Интрига держит несмотря на то, что почти сразу догадываешься о развязке. Но, как я уже неоднократно повторяла, это – высший пилотаж. Когда ты знаешь, что будет, но оттого ждешь с еще большим нетерпением: а как автор разрешит конфликт? Как подведет к финалу?
Персонажи в рамках задумки великолепны. В рамках – потому что это как в карикатуре – когда несколькими штрихами надо изобразить характер, личность. И нельзя выйти за рамки этих штрихов, нельзя взять масло или даже уголь растушевать. Нет, эти штрихи – и все. И в них – человек.
Идея – это стержень рассказа. Рассказа в принципе и этого в частности. Читайте, господа, читайте. Тем более, что рассказ – размером с эту рецензию всего.
Душевность тоже всегда была сильной стороной автора. Эти люди, даже когда они не особенно удались (бывало и такое, да, Орешек – не мой герой, определенно), они все равно все – мои знакомые. И очень хорошие. Я помню их гораздо лучше, чем многих людей.

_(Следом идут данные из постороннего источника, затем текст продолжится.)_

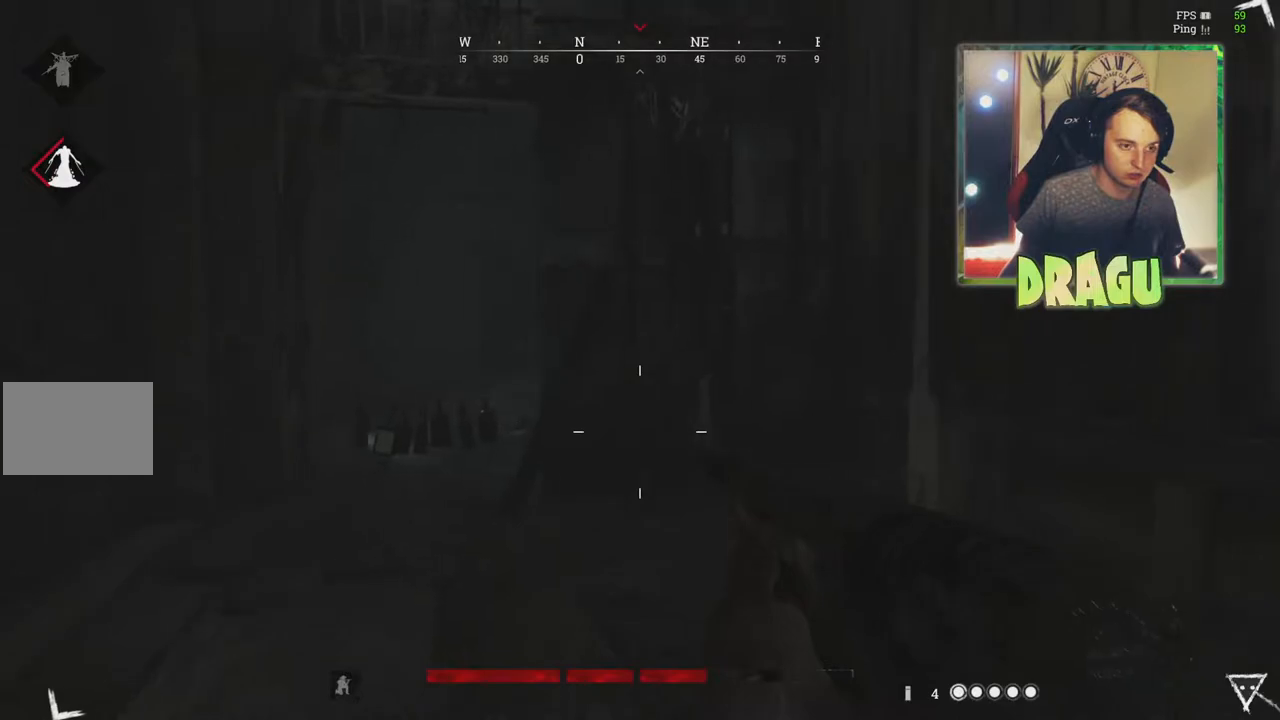
{"keys": ["a"], "mouse": [], "events": []}
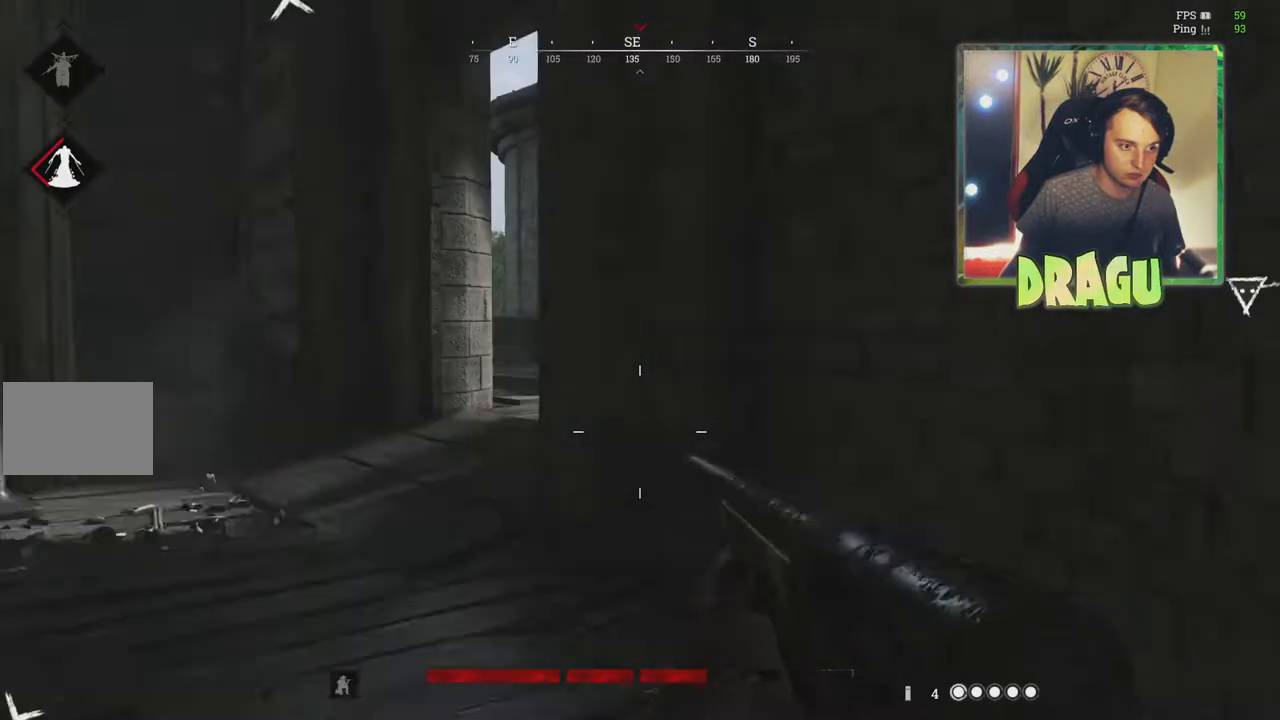
{"keys": ["a"], "mouse": [], "events": [[33, "a", "up"], [50, "w", "down"], [350, "a", "down"], [483, "w", "up"]]}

Мне интересен каждый миг, проведенный в ее книгах. Я этот миг всячески смакую и ловлю кайф.
Погружение сильное за счет эмоционального потрясения. Вообще меня книги Голотвиной скорее радуют, чем потрясают, но этот рассказ действительно другой.Ассоциации: Доктор, Категория Зэт, однозначно.
Nadia Yar, 12 января 2012 г.
В начале писательской жизни герой, тоже автор, сооружал «плохие концы» жести ради. Чернушник был, а ля Джордж Мартин – правда, почище. К концу писательской (и биологической) жизни он подобрел, размяк, и собственные «молодые» тексты повергают его в ужас, вырывают вопль протеста – да как же я мог эдак ни за понюшку героев морить? Это ж мои герои! Щас я исправлю, спасу от смерти, перепишу всё! НЕ ДАМ!
А над конструкцией – ещё один такой же уровень. Можно так бесконечно, и рефлексировать над вопросами жизни-смерти героев тоже можно без конца. Приятно бывает пофилософствовать над теоретическим «правильным автором», «правильной книгой». «Я был молод, когда писал её. Мир казался мне беспощадно жестоким. Теперь, прожив столько лет, я знаю, что жизнь добра, а люди милосердны.» Ну и когда этот автор был прав? Никогда, либо где-то в не отмеченном им самим промежутке меж этих двух глупостей, очевидно. Что касается меня, то и чернуха, и слащество очень претят. Судьба героя должна быть не хэппи и не бэд, не из этого следует исходить. Она должна быть _подходящей_. Суммировать опыт, выражать идею, раскрывать тему.